Awesome! Does proleap-cobol-parser different COBOL dialects like IBM Enterprise COBOL, GnuCOBOL, MicroFocus COBOL, etc.?
COBOL-85 and IBM
MicroFocus deviates heavily from COBOL-85 -> never tried to integrate this into the grammar -> not sure, if modularization of the grammar or separate grammar would be better option. The grammar is already quite large :-)
Oh ok thanks! Is there any plan to work on any project to do something like a control flow graph or function call graph like what Broadcom has done (and has closed sourced) from your end? It seems to be a crucial thing for any COBOL analysis project.
Currently not due to limited resources.
In general the idea behind ProLeap is to develop an open source COBOL toolchain. If a company wants certain features to be implemented as open source into the toolchain, it could contribute this feature or ask us to implement such a feature with a project budget -> function call graph until now was not requested, however is an interesting idea.
https://tree-sitter.github.io/tree-sitter/ - This is the general tree parser used for many languages. Integrating the SOTA pro leap's parser with the tree-sitter will be a useful contribution? I think there might be language clash as ANTLR is in Java while tree-sitter is written in C/C++
Might be. The grammar files of Proleap can be found here. You could try to rewrite the grammar for tree-sitter, and then could re-implement the pre-processor and optionally the ASG analyzer on top of your tree-sitter grammar and tree-sitter APIs.
However, as this project is strongly based on ANTLR nothing in that direction is planned from our side so far.
I am trying to use this python library: https://pypi.org/project/antlr-ast/ which hopefully is ANTLR but in python (as I want to implement the ANTLR4 grammar for COBOL parsing in python). Is this similar to ANTLR4 in Java?

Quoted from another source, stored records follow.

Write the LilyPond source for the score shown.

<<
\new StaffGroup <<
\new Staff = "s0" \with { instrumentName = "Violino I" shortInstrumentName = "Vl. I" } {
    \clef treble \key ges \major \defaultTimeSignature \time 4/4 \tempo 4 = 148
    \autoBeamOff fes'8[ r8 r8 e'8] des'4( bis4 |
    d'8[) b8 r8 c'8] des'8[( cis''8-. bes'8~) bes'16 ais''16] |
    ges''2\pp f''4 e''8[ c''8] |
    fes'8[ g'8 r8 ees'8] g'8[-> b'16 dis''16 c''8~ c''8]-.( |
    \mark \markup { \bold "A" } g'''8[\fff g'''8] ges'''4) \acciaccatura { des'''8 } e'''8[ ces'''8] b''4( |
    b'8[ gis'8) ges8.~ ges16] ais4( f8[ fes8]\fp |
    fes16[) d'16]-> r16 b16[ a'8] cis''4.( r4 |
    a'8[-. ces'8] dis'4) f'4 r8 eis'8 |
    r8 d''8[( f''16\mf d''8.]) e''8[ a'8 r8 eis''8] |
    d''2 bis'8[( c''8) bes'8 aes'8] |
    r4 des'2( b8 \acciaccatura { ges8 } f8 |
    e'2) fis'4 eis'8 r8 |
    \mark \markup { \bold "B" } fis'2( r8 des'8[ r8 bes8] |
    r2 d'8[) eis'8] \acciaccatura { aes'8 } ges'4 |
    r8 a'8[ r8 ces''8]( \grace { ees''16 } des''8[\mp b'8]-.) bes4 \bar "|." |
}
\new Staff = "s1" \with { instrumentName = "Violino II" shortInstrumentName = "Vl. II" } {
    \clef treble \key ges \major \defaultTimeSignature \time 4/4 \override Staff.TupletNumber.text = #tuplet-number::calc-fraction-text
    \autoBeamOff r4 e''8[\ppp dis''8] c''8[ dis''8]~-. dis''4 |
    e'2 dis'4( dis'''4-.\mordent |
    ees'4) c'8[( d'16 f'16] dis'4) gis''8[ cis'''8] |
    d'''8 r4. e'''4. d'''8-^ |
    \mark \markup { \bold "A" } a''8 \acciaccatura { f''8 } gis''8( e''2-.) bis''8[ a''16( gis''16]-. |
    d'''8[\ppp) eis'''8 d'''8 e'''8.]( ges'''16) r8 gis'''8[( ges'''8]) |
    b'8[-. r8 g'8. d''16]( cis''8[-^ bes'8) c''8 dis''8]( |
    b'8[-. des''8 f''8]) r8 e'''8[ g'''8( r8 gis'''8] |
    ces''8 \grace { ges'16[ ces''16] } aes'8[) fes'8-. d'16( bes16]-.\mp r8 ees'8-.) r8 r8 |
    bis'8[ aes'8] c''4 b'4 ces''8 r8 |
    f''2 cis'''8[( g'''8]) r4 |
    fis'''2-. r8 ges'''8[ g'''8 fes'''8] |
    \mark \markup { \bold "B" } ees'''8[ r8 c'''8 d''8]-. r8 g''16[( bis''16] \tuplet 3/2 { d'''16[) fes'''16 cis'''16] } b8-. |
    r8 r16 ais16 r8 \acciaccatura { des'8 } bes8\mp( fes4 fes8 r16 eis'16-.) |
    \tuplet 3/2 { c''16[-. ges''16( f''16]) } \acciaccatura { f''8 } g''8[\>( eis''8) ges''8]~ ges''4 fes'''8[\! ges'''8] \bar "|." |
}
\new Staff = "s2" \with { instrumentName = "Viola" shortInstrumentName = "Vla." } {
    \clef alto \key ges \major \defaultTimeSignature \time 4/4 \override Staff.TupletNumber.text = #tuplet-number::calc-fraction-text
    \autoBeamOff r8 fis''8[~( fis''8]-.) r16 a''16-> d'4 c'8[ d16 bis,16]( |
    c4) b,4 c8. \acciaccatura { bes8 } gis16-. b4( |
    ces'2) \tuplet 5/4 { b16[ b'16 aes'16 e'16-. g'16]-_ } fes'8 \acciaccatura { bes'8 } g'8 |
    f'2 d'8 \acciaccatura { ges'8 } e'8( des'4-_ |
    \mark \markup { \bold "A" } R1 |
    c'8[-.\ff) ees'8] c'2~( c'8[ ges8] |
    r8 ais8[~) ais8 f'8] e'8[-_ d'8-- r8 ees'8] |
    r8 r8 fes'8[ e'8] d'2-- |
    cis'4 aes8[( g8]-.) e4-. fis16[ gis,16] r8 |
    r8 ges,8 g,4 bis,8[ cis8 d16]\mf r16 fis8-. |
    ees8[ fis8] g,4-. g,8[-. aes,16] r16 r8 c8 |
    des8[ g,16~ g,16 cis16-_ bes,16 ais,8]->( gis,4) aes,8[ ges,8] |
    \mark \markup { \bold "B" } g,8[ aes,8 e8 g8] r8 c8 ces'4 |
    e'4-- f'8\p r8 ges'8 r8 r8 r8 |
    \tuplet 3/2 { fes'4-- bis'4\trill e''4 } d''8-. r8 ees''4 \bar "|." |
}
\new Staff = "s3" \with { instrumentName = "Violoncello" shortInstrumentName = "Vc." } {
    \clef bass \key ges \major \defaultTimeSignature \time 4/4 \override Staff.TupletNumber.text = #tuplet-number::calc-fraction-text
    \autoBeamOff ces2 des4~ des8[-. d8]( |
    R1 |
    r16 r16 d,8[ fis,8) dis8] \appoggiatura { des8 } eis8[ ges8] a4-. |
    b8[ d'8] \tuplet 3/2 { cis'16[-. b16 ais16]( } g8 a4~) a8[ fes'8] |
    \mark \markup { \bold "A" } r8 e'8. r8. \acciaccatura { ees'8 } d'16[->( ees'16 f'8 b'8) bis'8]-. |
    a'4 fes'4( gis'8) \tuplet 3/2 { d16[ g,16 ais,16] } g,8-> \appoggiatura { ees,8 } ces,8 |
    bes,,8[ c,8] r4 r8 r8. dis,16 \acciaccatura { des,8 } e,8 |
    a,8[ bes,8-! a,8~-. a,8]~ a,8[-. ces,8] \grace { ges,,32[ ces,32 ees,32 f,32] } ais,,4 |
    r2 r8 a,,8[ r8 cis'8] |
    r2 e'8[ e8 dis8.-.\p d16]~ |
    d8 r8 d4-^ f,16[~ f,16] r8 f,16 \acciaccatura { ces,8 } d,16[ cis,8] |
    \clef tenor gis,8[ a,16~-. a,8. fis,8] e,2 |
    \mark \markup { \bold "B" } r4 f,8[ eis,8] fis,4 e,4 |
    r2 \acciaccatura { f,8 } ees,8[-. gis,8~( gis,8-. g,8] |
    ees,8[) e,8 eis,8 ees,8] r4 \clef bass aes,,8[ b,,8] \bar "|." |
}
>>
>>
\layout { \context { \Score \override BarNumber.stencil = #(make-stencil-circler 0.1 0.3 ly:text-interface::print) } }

I have been comparing pro leap's cobol parser offering to Broadcom's LSP which also has the parser here: https://github.com/eclipse-che4z/che-che4z-lsp-for-cobol. I want to build this: https://github.com/BroadcomMFD/cobol-control-flow (which is not opensource) using either pro leap cobol parser or Broadcom's LSP cobol parser. What are the pros/cons of both?